Aching, blistered, bleeding, vomiting - and beaming with joy
For most this isn’t about competition but personal achievement, community family, friendship, and the memory of lost loved ones
RUNNING HAS become a bit of a secular religion in Ireland in recent times.
Indeed, the Dublin Marathon with its 14,300 participants sometimes resembles a massive religious rally. From before eight o’clock the faithful amass on Fitzwilliam Street listening to commentator Dave Dempsey’s invigorating pre-race sermon.
“This is the day you’ve waited for,” he says. “Today is the day you’ve dreamed of . . . that moment has arrived . . . that run down the streets broad and narrow that you’ll never forget.” Many of his congregation are stretching. Queuing for portaloos. Enthusiastically greeting friends and hugging family members.
Some, the lunatics, are engaged in pre-race running (sprinting up and down).
One man, more sensibly, is having a pre-race cigarette. Does that help? “It steadies me,” chuckles Armagh man Wayne Lavery. He and his friend Eamon Lavery (no relation) are dressed in white hooded bodysuits. “We’re the forensics team,” says Wayne.
“Actually it’s just to keep us warm,” says Eamon.
A group walks by wearing what look like large single butterfly wings with numbers inscribed on them. These are the pacesetters – those brave metronomic souls against whom weary joggers can pace themselves.
There are also some people in fancy dress – leprechauns, teenage mutant ninja turtles . . . and Batman. Not Bruce Wayne, but Dubliner Barry Cassidy. “I’ve run six marathons,” he explains. “I thought this year I’d do something different . . . for Halloween.”
“What do you think of this?”
I ask his fiancée, Niamh Murphy, who’s there for moral support.
“Well, it’s different,” she says, sounding a little unsure.
Many are representing charities and causes. “I’m running so Jack can walk,” reads one T-shirt. “Running for Jesus,” reads another. “Clowns for Haiti,” reads the running shirt of, well, a clown. A quartet are wearing shirts with a photo of a friend and the words “Feargal 1962 – 2012”.

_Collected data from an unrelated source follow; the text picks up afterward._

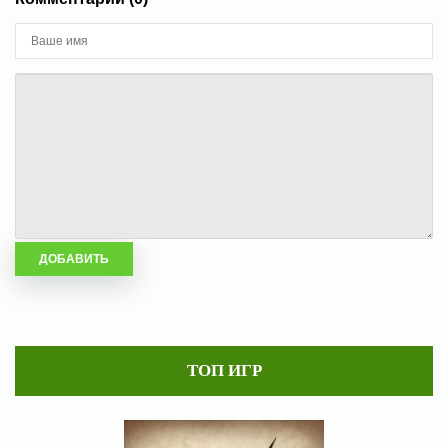
ТОП ИГР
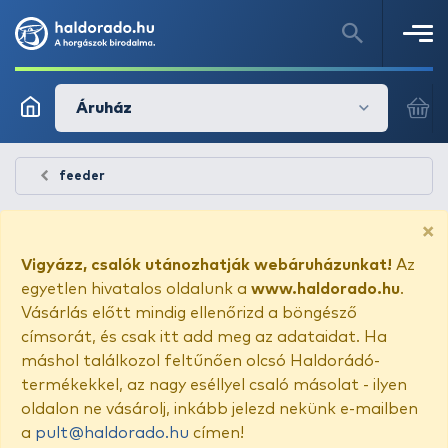
Áruház
feeder
×
Vigyázz, csalók utánozhatják webáruházunkat!
Az
egyetlen hivatalos oldalunk a
www.haldorado.hu
.
Vásárlás előtt mindig ellenőrizd a böngésző
címsorát, és csak itt add meg az adataidat. Ha
máshol találkozol feltűnően olcsó Haldorádó-
termékekkel, az nagy eséllyel csaló másolat - ilyen
oldalon ne vásárolj, inkább jelezd nekünk e-mailben
a
pult@haldorado.hu
címen!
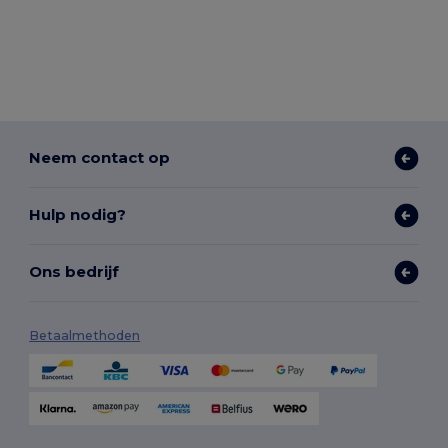
Neem contact op
Hulp nodig?
Ons bedrijf
Betaalmethoden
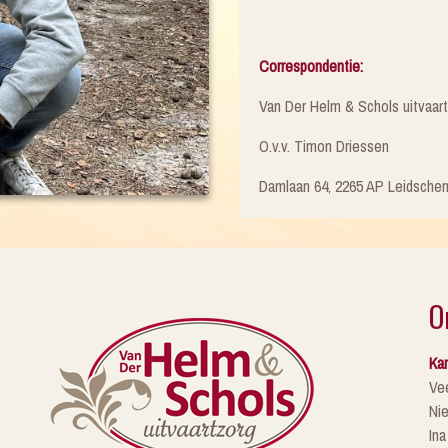
Correspondentie:
Van Der Helm & Schols uitvaar
O.v.v. Timon Driessen
Damlaan 64, 2265 AP Leidsche
O
Kan
Ve
Ni
Ina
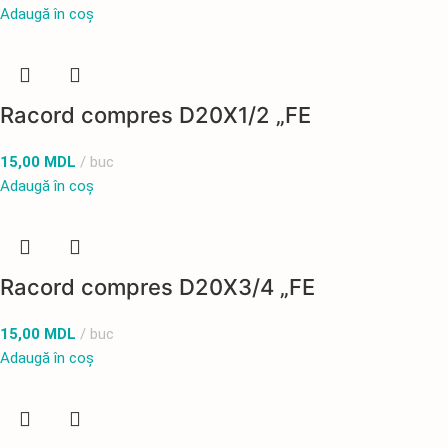
Adaugă în coș
Racord compres D20X1/2 „FE
15,00
MDL
buc
Adaugă în coș
Racord compres D20X3/4 „FE
15,00
MDL
buc
Adaugă în coș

“Go on, Fiona!” reads the homemade glittery sign held by James O’Connell. “That’s our daughter,” explains his wife Elizabeth. “She’s running to raise money for leukaemia. My sister lost her husband, Michael Walsh, in January. He was a great sportsman and Fiona’s doing this in memory of him.”

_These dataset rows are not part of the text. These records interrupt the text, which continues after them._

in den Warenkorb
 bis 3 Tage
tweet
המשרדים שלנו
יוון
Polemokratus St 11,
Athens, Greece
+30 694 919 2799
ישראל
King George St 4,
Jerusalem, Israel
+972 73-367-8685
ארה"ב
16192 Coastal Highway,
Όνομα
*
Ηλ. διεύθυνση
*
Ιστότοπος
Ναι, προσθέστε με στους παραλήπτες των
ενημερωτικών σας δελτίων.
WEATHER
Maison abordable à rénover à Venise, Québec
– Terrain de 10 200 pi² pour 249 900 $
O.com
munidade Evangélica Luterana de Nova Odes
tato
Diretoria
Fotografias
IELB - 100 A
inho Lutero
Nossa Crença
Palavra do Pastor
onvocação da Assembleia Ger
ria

“We’ve told her whenever she feels like stopping to stop,” says her sister, Latisha Walsh. “But she’s been preparing for a long time. We’re very proud of her.”
At this point, the massing runners begin divesting themselves of tracksuit tops and extra layers by just firing them overhead to the side of the road.
It looks like weird confetti. Later volunteers collect this clothing in big green containers for St Vincent de Paul.
Claire Messitt, the grandniece of recently deceased Irish Olympian Bertie Messitt, is running in his honour. Her parents, Phyllis and Ivan Messitt, are holding up homemade, heart-shaped signs egging her on. Bertie has been an inspiration to them all.
“He never talked about his career,” says Phyllis. “But in one week back in the 1960s he won a bronze medal in the world championships and broke the Irish record and a world record.” The Messitts have been involved with running and the Dublin Marathon since its inception. “I’ve run 19 marathons,” says Ivan.
And Phyllis? “I stayed at home and minded four children while he ran 100 miles a week.” She laughs. “It’s a wonder we’re still here talking.”